Trader Joe's and Sunland expand peanut butter recall

A Salmonella outbreak made 29 people, mostly children, sick between June 11 and Sept. 2, 2012, according to the Food and Drug Administration (FDA). No deaths have been reported; however, "more than three-fourths of those who became ill were children under the age of 18." The original Trader Joe's recall of its Trader Joe's Valencia Creamy Salted Peanut Butter due to a salmonella outbreak has been expanded to include other types of nut butters.

More than just peanut butter products

Peanut-free families are not immune to the recall. Sunland Inc. in New Mexico produces the Trader Joe's peanut butter as well as other brands of peanut butter, nut butters, and seeds. Sunland has expanded the recall to include more than 100 products containing tahini (sesame) peanut, cashew or almond butter.

Consumer action

People have fallen ill in Ariz., Calif., Conn., Ill., La., Md, Mass., Mich., Minn., Mo., N.J., N.Y., N.C. Pa., RI, Texas, Va. and Wash. The products were sold online, in Trader Joes's, and in large grocery store chains.

The original recall affects any Trader Joe's Valencia Creamy Salted Peanut Butter with a "use by date" between May 23, 2013, and June 28, 2013. Trader Joe's Valencia Peanut Butter with Roasted Flaxseeds and Trader Joe's Almond Butter with Roasted Flaxseeds are on the expanded list of recalled products. Sunland issued a recall of Almond Peanut and Cashew Butters, Tahini and Roasted Blanched Peanut products manufactured between May 1, 2012, and September 24, 2012 for precautionary reasons. Families should remove these products from their pantries and throw them away.

Brands on the Sunland recall list include Archer Farms, Earth Balance, Fresh & Easy, Heinen's, Joseph's, Natural Value, Naturally More, Open Nature, Peanut Power Butter, Serious Food, Snaclite Power, Sprouts Farmers Market, Sprout's, Sunland and Dogsbutter.

Salmonella symptoms

Salmonella symptoms typically occur 12 to 72 hours after infection and the illness can last between four and seven days according to the according to the Centers for Disease Control and Prevention (CDC). Symptoms of Salmonella include diarrhea, fever, nausea, vomiting, and abdominal cramps.

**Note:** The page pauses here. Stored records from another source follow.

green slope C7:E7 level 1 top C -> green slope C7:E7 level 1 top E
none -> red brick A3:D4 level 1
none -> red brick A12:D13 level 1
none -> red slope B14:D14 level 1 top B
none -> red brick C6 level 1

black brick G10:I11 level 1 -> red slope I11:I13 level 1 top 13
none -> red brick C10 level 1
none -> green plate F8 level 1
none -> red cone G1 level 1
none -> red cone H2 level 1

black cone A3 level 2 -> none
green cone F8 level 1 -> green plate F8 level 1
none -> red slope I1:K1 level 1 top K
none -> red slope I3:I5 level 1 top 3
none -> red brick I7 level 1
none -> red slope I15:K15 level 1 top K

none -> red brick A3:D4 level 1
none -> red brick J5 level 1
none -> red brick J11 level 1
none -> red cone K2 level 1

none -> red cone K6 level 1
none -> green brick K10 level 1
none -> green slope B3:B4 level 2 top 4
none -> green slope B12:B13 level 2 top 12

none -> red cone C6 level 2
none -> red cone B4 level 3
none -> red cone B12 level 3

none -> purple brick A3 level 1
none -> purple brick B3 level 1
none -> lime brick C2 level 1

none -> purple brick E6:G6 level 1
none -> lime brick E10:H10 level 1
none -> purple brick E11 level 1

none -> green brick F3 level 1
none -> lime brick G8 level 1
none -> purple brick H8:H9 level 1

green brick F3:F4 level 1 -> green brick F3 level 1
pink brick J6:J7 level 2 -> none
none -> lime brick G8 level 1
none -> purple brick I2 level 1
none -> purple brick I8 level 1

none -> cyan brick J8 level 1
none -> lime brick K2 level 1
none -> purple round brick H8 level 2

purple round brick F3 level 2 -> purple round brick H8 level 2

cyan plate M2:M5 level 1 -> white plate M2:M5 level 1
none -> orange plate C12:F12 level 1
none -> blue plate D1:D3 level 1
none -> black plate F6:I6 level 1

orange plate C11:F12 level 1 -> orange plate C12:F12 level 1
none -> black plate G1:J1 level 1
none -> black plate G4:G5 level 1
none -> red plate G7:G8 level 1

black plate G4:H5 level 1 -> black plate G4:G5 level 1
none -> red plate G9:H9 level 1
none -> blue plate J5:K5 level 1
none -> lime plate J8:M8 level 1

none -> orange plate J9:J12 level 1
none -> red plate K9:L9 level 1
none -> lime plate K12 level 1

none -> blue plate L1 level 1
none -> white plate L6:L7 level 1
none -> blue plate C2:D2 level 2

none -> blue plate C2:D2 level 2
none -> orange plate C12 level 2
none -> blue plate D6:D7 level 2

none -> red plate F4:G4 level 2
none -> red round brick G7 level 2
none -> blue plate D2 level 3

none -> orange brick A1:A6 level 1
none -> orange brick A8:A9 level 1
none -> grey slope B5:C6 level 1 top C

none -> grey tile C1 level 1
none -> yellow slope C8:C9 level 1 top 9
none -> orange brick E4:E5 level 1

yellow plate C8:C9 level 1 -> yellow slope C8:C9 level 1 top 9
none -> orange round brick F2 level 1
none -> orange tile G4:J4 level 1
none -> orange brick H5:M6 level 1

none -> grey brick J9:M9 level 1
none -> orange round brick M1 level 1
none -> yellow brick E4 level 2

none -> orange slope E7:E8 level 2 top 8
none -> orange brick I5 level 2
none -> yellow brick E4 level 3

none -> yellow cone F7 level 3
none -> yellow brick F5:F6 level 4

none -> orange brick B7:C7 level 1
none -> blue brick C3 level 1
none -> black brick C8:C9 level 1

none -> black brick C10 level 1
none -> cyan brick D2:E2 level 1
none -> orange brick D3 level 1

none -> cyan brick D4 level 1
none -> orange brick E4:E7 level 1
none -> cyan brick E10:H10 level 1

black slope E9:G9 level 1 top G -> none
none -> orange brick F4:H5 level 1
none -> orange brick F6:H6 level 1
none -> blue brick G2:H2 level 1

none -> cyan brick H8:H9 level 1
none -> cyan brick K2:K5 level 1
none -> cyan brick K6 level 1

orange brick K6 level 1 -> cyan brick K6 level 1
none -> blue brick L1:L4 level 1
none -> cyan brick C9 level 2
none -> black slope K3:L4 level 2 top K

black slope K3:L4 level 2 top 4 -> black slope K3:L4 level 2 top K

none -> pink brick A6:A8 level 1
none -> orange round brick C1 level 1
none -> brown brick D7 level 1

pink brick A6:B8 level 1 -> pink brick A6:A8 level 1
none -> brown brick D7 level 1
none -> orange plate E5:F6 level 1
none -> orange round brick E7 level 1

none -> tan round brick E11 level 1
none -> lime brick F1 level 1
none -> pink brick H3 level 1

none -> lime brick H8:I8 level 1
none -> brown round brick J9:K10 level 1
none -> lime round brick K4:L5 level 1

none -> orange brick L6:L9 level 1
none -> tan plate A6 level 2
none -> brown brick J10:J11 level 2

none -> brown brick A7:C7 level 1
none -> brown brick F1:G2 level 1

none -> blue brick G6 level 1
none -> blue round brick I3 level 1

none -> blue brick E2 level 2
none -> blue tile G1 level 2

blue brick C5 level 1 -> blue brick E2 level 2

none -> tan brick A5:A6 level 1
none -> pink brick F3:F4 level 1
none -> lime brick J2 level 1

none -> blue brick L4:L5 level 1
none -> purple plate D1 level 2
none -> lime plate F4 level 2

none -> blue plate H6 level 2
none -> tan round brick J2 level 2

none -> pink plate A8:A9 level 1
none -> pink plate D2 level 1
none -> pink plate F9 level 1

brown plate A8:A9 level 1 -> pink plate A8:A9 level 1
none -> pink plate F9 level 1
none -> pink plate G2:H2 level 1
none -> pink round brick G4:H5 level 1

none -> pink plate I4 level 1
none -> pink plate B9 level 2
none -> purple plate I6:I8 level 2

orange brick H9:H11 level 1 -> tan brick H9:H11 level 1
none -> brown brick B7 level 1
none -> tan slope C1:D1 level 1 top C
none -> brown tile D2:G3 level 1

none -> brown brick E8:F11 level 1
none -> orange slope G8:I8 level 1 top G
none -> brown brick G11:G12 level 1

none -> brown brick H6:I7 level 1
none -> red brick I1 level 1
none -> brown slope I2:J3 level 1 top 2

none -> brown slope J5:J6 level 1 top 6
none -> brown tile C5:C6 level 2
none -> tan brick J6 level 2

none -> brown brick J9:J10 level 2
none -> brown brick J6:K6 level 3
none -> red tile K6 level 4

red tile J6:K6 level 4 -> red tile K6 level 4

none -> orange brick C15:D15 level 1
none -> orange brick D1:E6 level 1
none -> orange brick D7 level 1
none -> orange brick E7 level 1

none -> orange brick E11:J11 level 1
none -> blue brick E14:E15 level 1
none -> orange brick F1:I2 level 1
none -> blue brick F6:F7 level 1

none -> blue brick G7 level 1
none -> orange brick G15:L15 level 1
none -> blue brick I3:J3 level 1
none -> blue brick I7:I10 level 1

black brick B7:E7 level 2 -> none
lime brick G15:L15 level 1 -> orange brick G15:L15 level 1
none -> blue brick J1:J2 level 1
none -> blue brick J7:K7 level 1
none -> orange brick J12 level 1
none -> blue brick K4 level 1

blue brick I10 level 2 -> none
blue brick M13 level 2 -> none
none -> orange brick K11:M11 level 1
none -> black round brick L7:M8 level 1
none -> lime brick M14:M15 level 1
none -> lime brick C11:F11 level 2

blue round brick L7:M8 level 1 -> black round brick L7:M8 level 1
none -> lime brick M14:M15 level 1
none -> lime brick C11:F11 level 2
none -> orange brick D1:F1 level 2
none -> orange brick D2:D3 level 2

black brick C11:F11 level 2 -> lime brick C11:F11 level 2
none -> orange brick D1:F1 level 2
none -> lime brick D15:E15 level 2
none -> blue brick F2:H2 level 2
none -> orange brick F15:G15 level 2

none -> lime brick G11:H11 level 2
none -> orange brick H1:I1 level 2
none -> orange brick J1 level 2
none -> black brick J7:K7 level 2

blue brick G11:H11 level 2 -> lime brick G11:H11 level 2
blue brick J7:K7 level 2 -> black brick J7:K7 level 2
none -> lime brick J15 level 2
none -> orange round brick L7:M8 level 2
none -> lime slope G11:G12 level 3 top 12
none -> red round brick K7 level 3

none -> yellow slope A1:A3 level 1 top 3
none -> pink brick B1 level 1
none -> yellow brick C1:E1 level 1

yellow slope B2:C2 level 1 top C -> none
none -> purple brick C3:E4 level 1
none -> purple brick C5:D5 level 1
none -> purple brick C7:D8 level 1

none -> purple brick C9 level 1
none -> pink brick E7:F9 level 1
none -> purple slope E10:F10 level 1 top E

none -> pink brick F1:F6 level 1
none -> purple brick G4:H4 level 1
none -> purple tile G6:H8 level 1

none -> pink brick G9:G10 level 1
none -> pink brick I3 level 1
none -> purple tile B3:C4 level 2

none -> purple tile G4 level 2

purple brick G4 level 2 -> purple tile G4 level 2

Children are the most susceptible to salmonellosis, as are older adults, and people who have impaired immune systems. A physical exam, stool culture and blood tests can confirm a diagnosis of salmonella according to WebMD. Severe diarrhea could lead to dehydration and require hospitalization according to Food Safety News.

"In rare circumstances, infection with Salmonella can result in the organism getting into the bloodstream and producing more severe illnesses such as arterial infections (i.e., infected aneurysms), endocarditis and arthritis" according to the FDA.

If you suspect salmonella poisoning, contact your doctor or child's pediatrician.